# Non visa work in NYC



## EnglishmaninNY (Sep 16, 2008)

Hi,

My girlfriend and I are looking to move to NYC for couple of months from the UK. We're travelling on a holiday visa and wondered what the chances of getting any p/t work are? I know that this has been touched on before but a lot of people are trynig to get full visas with their careers but we are not interested in doing this, we just wanted to have a bit of a US adventure, stay in NY for a bit then maybe hit the road, but it'd be good to earn some cash somewhere along the way. 

Also if we do actually get a taste for it, what are the chances of getting a job over there that would incude a visa with it? 

It all sounds a bit crazy that the people of one the USA's closest allies, the UK can't just come over to find work!!

Thanks,

EnglishmaninNY


----------



## Fatbrit (May 8, 2008)

EnglishmaninNY said:


> Hi,
> 
> My girlfriend and I are looking to move to NYC for couple of months from the UK. We're travelling on a holiday visa and wondered what the chances of getting any p/t work are? I know that this has been touched on before but a lot of people are trynig to get full visas with their careers but we are not interested in doing this, we just wanted to have a bit of a US adventure, stay in NY for a bit then maybe hit the road, but it'd be good to earn some cash somewhere along the way.
> 
> ...


You cannot work on a "tourist visa". Look at a J1 or H2 -- the latter is severely limited in numbers (and popularly known as the ski-instructors visa!), while you may or may not qualify for the former but you give insufficient information.

Dunno why Brits should have special privileges. The only two industrialized nations I can think of that get this are Singapore and Australia, but neither of their special visas would meet your requirements anyway.


----------



## twostep (Apr 3, 2008)

Sorry - but adventure visas are not yet part of USCIS's repertoire.

Finding a position and an employer open to sponsoring a visa depends on your qualifications.


----------



## Bevdeforges (Nov 16, 2007)

twostep said:


> Finding a position and an employer open to sponsoring a visa depends on your qualifications.

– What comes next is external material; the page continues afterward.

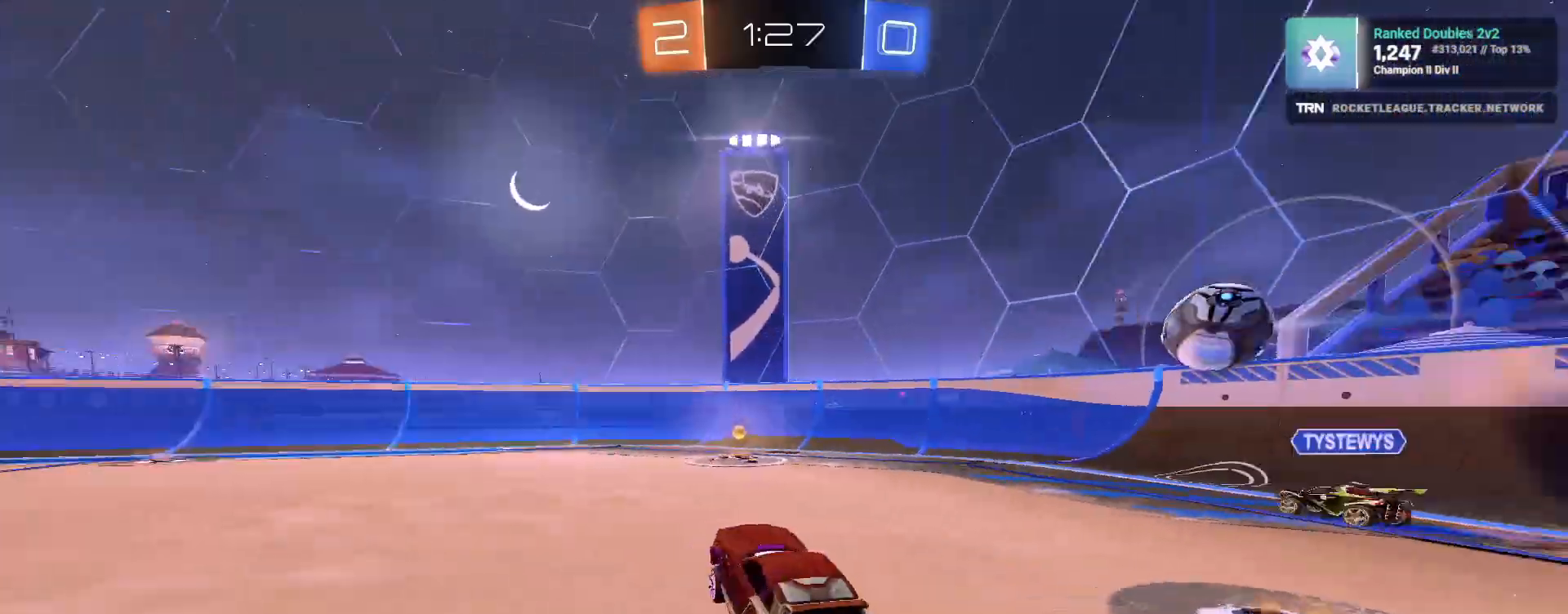
{"buttons": ["R2"], "left_stick": "right", "right_stick": "center", "events": [[33, "TRIANGLE", "up"]]}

And I'm pretty sure that employers are not able to sponsor visas for part-time employment (other than something like an au pair position). In any event, the expense and hassle would not be worth it for a short-term, part-time position.
Cheers,
Bev


----------



## Tiffani (Dec 4, 2007)

Americans in the UK can't just "go over and find work" either. some of these agreements are reciprocal.

Are you a student? Have you considered BUNAC?


----------